§ **SET TASK 1**: Decide whether each statement below agrees with the aircraft financing text: (a) after the first round of requests following September 11, 2001, the Company received no further requests; (b) aircraft expected to be permanently retired made up about 4.1% of the Aircraft Financial Services portfolio at March 31, 2002; (c) the Company saw a significant rise in airline delinquencies after September 11, 2001. Answer yes or no for each, quoting the deciding words.
§ **SET TASK 2**: Carry on the aircraft financing text with one more paragraph, starting after its last sentence.

§ **EXCERPT PROVIDED**:
=====

Following the September 11, 2001 attacks, the Company initially received a number of requests of both domestic and foreign
airlines to reduce lease or rental payments or to otherwise restructure obligations. Following the initial round of
requests after September 11, 2001, the Company has received some additional requests although at a reduced amount and rate
of request. Furthermore, some of the requests have been denied, withdrawn or substantially reduced by the requestor.
Restructurings, including those discussed in "Restructuring Requests" in Note 7 and restructurings still being received and
discussed, are not expected to materially impact the Company's future earnings, cash flows or financial position.
Subsequent to September 11, 2001, the Company has not experienced a significant increase in airline delinquencies or
defaults. In assessing the adequacy of the Company's allowance for losses of financing receivables, values of aircraft
securing such receivables were reviewed. Historically, airline values have recovered to normal levels after significant
events such as the Gulf War or severe economic recessions. In determining impacts on the aircraft values, the Company
estimated which aircraft types would likely be permanently retired from active fleets and which types would remain active
as passenger or freighter aircraft to estimate which aircraft would suffer a permanent decline in value. Aircraft in the
former category are generally estimated to be older and Stage 2 aircraft and represent approximately 4.1% of total Aircraft
Financial Services portfolio at March 31, 2002. The Company believes that underlying residual values of such aircraft are
fully recoverable upon sale, re-lease or scrapping. Aircraft types estimated to remain active as passenger or freighter
aircraft were deemed to have no permanent diminution in value. Aircraft scheduled to come off lease in the near term were
reviewed individually to estimate their current value.

=====

§ **RECORDED INFORMATION**:
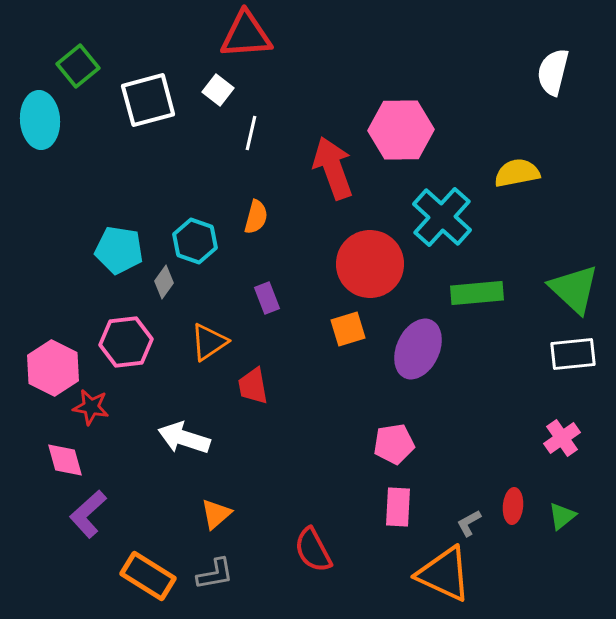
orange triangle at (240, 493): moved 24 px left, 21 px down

=====

§ **WRITTEN REPLY 1**:
(a) No: "the Company has received some additional requests although at a reduced amount and rate of request."
(b) Yes: "represent approximately 4.1% of total Aircraft Financial Services portfolio at March 31, 2002."
(c) No: "the Company has not experienced a significant increase in airline delinquencies or defaults."

§ **WRITTEN REPLY 2**:
Residual values of the aircraft in the portfolio expected to be realized at the end of the lease term were also reviewed
and were determined to be realizable based on current valuations and estimated yearly reductions in the value based on
historical amortization factors. Residual realizations of aircraft sold (at end of lease term or during lease term) as a
percent of net asset values were 149% and 131% for the three months ended March 31, 2002 and 2001, respectively.
Over 70% of the Company's portfolio consists of financing receivables and operating leases to airline customers. The
effects of the September 11, 2001 terrorist attacks have not had, and the Company believes they are not likely to have, a
material adverse impact on the Company's earnings, cash flows or financial position. However, no assurance can be given
that such impact will not become material if the economy and the airlines do not recover as the Company presently expects,
resulting in significant defaults, repossessions or restructurings at a time when aircraft values or lease rates are
significantly lower than currently estimated by the Company. In addition, if the economy and the airlines fail to recover
as expected, the Company may find it more difficult to sell or re-lease previously leased aircraft or aircraft that come
off lease or are returned prior to lease termination and may be required to hold such aircraft for an extended time.
Diminished availability or increased cost of sufficient insurance could cause aircraft to be grounded, or increase risk, if
allowed to fly.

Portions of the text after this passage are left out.